What to produce - All entries are to be printed again exactly, with their images omitted.
Source information: Begin
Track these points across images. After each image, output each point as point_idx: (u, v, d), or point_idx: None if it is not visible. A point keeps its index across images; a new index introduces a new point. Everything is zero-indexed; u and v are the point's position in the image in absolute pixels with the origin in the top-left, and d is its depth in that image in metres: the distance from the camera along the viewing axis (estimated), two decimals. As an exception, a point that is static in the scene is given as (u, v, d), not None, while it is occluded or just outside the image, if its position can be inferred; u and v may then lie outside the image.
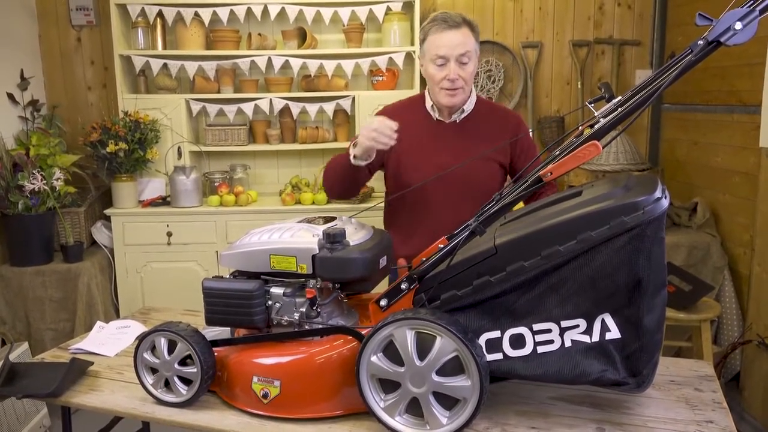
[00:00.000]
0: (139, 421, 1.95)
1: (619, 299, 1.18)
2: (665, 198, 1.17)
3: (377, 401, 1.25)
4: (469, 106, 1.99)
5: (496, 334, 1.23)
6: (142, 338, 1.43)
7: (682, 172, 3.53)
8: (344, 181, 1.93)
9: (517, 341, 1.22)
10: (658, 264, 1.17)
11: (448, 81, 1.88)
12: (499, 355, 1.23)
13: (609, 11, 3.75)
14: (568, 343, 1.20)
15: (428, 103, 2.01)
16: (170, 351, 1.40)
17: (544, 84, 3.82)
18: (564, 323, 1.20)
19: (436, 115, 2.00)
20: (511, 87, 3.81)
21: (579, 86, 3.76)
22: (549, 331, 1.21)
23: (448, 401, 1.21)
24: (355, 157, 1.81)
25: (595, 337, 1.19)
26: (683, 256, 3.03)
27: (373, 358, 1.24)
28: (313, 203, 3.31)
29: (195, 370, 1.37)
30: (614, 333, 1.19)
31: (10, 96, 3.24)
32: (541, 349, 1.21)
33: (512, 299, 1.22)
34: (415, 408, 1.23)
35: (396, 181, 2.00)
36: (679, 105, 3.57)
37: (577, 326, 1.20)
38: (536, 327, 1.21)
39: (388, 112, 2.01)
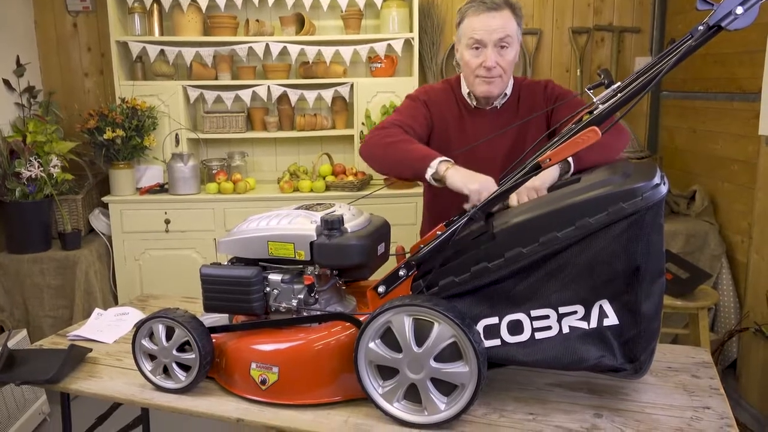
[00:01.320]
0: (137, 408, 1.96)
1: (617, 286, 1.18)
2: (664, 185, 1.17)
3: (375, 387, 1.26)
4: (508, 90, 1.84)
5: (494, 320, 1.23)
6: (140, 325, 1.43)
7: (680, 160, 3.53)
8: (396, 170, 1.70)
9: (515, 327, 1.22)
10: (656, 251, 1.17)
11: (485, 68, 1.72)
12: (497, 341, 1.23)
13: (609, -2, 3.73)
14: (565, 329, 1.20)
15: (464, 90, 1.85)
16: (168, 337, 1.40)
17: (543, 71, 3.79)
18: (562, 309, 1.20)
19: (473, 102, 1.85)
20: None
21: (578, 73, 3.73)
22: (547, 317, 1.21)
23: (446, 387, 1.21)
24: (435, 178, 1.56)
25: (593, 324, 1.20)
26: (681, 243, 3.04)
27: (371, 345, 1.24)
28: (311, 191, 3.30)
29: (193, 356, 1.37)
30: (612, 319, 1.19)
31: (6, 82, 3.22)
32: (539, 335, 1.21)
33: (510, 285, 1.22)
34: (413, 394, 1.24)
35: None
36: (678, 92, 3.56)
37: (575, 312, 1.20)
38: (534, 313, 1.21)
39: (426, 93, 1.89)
Source information: End
Solution to this task -
Track these points across images. After each image, output each point as point_idx: (u, v, d), or point_idx: None if it is not visible. A point keeps its index across images; a new index introduces a new point. Everything is zero-indexed; u and v are the point's position in the image in absolute pixels with the origin in the top-left, and d is its depth in that image in metres: the distance from the camera along the viewing axis (estimated), two decimals. As an exception, a point that is static in the scene is given as (u, v, d), not None, while it is occluded or just outside the image, if its position can be inferred; u and v may then lie outside the image.
[00:00.000]
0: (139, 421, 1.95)
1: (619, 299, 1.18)
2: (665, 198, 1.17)
3: (377, 401, 1.25)
4: (469, 106, 1.99)
5: (496, 334, 1.23)
6: (142, 338, 1.43)
7: (682, 172, 3.53)
8: (344, 181, 1.93)
9: (517, 341, 1.22)
10: (658, 264, 1.17)
11: (448, 81, 1.88)
12: (499, 355, 1.23)
13: (609, 11, 3.75)
14: (568, 343, 1.20)
15: (428, 103, 2.01)
16: (170, 351, 1.40)
17: (544, 84, 3.82)
18: (564, 323, 1.20)
19: (436, 115, 2.00)
20: (511, 87, 3.81)
21: (579, 86, 3.76)
22: (549, 331, 1.21)
23: (448, 401, 1.21)
24: (355, 157, 1.81)
25: (595, 337, 1.19)
26: (683, 256, 3.03)
27: (373, 358, 1.24)
28: (313, 203, 3.31)
29: (195, 370, 1.37)
30: (614, 333, 1.19)
31: (10, 96, 3.24)
32: (541, 349, 1.21)
33: (512, 299, 1.22)
34: (415, 408, 1.23)
35: (396, 181, 2.00)
36: (679, 105, 3.57)
37: (577, 326, 1.20)
38: (536, 327, 1.21)
39: (388, 112, 2.01)
[00:01.320]
0: (137, 408, 1.96)
1: (617, 286, 1.18)
2: (664, 185, 1.17)
3: (375, 387, 1.26)
4: (508, 90, 1.84)
5: (494, 320, 1.23)
6: (140, 325, 1.43)
7: (680, 160, 3.53)
8: (396, 170, 1.70)
9: (515, 327, 1.22)
10: (656, 251, 1.17)
11: (485, 68, 1.72)
12: (497, 341, 1.23)
13: (609, -2, 3.73)
14: (565, 329, 1.20)
15: (464, 90, 1.85)
16: (168, 337, 1.40)
17: (543, 71, 3.79)
18: (562, 309, 1.20)
19: (473, 102, 1.85)
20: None
21: (578, 73, 3.73)
22: (547, 317, 1.21)
23: (446, 387, 1.21)
24: (435, 178, 1.56)
25: (593, 324, 1.20)
26: (681, 243, 3.04)
27: (371, 345, 1.24)
28: (311, 191, 3.30)
29: (193, 356, 1.37)
30: (612, 319, 1.19)
31: (6, 82, 3.22)
32: (539, 335, 1.21)
33: (510, 285, 1.22)
34: (413, 394, 1.24)
35: None
36: (678, 92, 3.56)
37: (575, 312, 1.20)
38: (534, 313, 1.21)
39: (426, 93, 1.89)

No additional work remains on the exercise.